(Assignment)
Could you copy the records word for word, from the first line through the line containing "Reading left to right, transcribe", that line included, and nothing past it?

(Extracted material)
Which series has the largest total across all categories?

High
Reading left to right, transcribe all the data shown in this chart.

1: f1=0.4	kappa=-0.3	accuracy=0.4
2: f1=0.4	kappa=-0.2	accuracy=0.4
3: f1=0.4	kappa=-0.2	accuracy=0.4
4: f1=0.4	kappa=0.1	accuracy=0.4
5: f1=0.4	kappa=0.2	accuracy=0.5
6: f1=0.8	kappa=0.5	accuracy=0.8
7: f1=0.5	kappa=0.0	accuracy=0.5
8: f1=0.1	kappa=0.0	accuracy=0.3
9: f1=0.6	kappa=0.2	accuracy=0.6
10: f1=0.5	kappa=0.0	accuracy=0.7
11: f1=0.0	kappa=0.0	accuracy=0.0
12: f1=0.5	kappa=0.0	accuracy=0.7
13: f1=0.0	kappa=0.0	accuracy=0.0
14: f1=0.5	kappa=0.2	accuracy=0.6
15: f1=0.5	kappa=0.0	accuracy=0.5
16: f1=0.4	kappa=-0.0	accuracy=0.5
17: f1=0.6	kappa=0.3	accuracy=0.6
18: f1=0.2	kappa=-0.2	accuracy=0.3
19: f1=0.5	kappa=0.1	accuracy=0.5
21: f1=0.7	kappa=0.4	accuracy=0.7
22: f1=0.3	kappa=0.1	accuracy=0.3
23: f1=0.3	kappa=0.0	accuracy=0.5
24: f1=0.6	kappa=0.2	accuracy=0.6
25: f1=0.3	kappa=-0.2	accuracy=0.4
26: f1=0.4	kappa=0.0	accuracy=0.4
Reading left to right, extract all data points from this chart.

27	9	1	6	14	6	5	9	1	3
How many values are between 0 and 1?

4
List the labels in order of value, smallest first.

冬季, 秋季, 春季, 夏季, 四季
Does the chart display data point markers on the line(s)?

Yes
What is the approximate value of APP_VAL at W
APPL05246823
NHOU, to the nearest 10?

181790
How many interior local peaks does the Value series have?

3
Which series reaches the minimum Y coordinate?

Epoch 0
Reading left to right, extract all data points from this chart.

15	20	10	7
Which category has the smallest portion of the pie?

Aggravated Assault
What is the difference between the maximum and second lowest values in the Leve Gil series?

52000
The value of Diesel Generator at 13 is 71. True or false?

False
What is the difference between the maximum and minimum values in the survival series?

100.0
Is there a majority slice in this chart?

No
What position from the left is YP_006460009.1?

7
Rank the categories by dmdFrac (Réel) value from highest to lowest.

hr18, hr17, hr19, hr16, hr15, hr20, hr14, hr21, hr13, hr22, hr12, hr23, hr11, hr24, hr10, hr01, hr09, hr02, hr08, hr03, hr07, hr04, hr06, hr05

(Answer to the exercise)
Which series has the largest total across all categories?

High
Reading left to right, transcribe all the data shown in this chart.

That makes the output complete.